Why does my blood pressure monitor inflate twice?

Why does my blood pressure monitor inflate twice main

Home blood pressure monitors (BPM) have changed the way millions of patients deal with COPD or Hypertension. Considering that you use an FDA-cleared device from a reputable brand, the readings should be accurate and reliable. Somehow, automatic blood pressure monitors can sometimes inflate twice and even reach a level of inflation that can become painful.

In this article, we will explain why you may feel that your precious device is acting weird. In most cases, the issues will be easy to resolve. But first, let dig a little bit into the technology and principles at the core of automated blood pressure devices.

How do automatic Blood Pressure Monitors work?

Check the video below to understand the fundamental principles underlying arterial pressure and systolic and diastolic blood pressure.

In a nutshell, systolic blood pressure (the higher number) measures the pressure (in mm of mercury) of the blood flow against the walls of the arteries when the heart beats. Diastolic blood pressure (the lower number) does just the opposite. It is the pressure of the blood between heartbeats when the heart is at rest.

In a study published in 2017, Researchers showed that automatic blood pressure measures were not as accurate as manual ones, especially in ICU settings. Nevertheless, the American Heart Association recommends using automatic Blood Pressure Monitoring devices to monitor your blood pressure at home as long as they are validated and the FDA cleared.

Automatic BPMs do not directly measure the systolic and diastolic pressures. Pressure sensors will detect the maximum oscillation of the blood flow against the walls of the arteries, called the Mean Arterial Pressure or MAP for short. The values will be extrapolated using the internal software of the device.

With such precise sensors, automatic BPM can sometimes provide inaccurate readings, become painful or even inflate twice due to three main reasons:

  • Wrong sized cuff,
  • Cuff not properlly located,
  • Arm not adequately positionned.

Reasons for inaccurate reading of double inflation

Wrongly sized cuff

Accurate readings are highly correlated with the size of the cuff. A cuff that is too small will provides incorrectly high results, up to 40 mmHg. The same goes in the opposite direction. A cuff that is too large will show low readings. It may also overload the pump resulting in an error message.

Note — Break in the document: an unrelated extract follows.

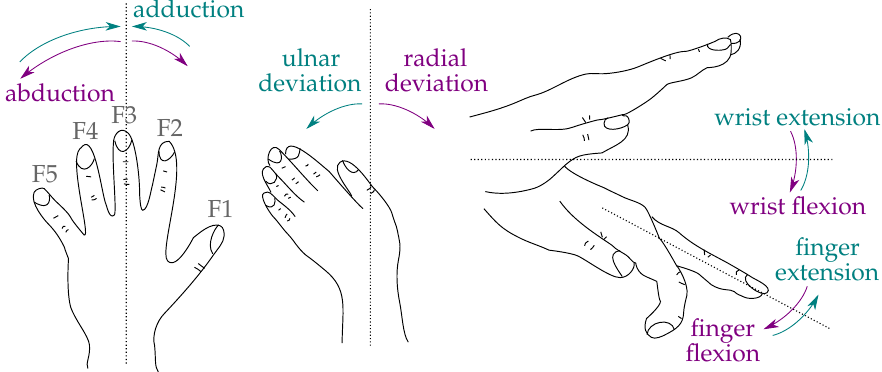
Figure 4. Definition of hand and finger movements, illustrated for the left hand. Ulnar and radial deviation are also known as ulnar/radial abduction or wrist adduction. Finger abduction in the MCP joints describes the movement away from the center of the extremity, whereas finger adduction refers to the movement towards the center of the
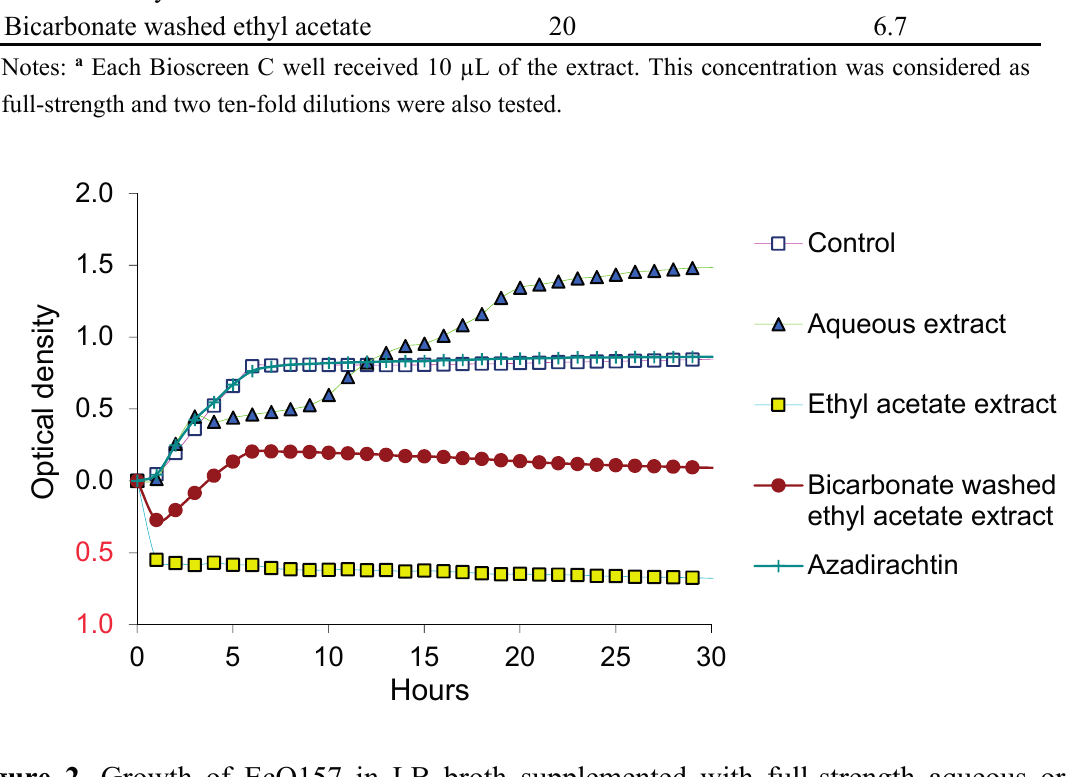
Figure 2. Growth of EcO157 in LB broth supplemented with full-strength aqueous or organic extracts of neem leaf. Optical densities at all sampling intervals were corrected for zero-time values. A control well contained 10 µL ethanol and 20 µL inoculum.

Choosing the right size is easy. The American Medical Association provides guidelines for choosing an ideally sized cuff depending on the arm circumference.

Another way to avoid any incorrect reading and to choose the ideal bladder size is to stick to the two following principles:

  • The bladder length should represent 80% of the distance between the shoulder and the elbow,
  • The bladder width should be 40% of the arm circumference.

Cuff not properly located

Not properly positioning the cuff is also a common source of error that leads to inaccurate reading and over-inflation. When inflating, the cuff should block the brachial artery. Place the arm cuff approximately half an inch above the elbow of the left arm.

For wrist blood pressure monitors, the hand should be standing palm up with the display clearly visible.

To avoid any issue with the pump, always use the cuff directly on your bare skin and not over a shirt or sweater.

Limb not adequality positionned

Errors in the readings and the pumping process could also appear if the arm is not properly positioned relative to the heart. The Blood Pressure Monitor should be at the heart level, and you should ideally be still and seated. This is especially important with wrist blood pressure monitors. You will need to raise your arm to reach the heart level slightly.

Other reasons leading to the cuff inflating twice or too much

Some devices come with built-in memory, and if several people use the same device, the pressure applied may be too high, leading to a painful experience.

Automatic Blood Pressure Monitors rely on the detection of oscillation through the arm. If the cuff is not properly positioned, the sensors may not detect the blood flow. They may release some air and start the inflation process one more time.

Finally, no technology is 100 percent reliable. If an error message does not appear, the easiest way to check for proper operation is to take three measures in the same settings and conditions. If the readings are different, return the device to the maker.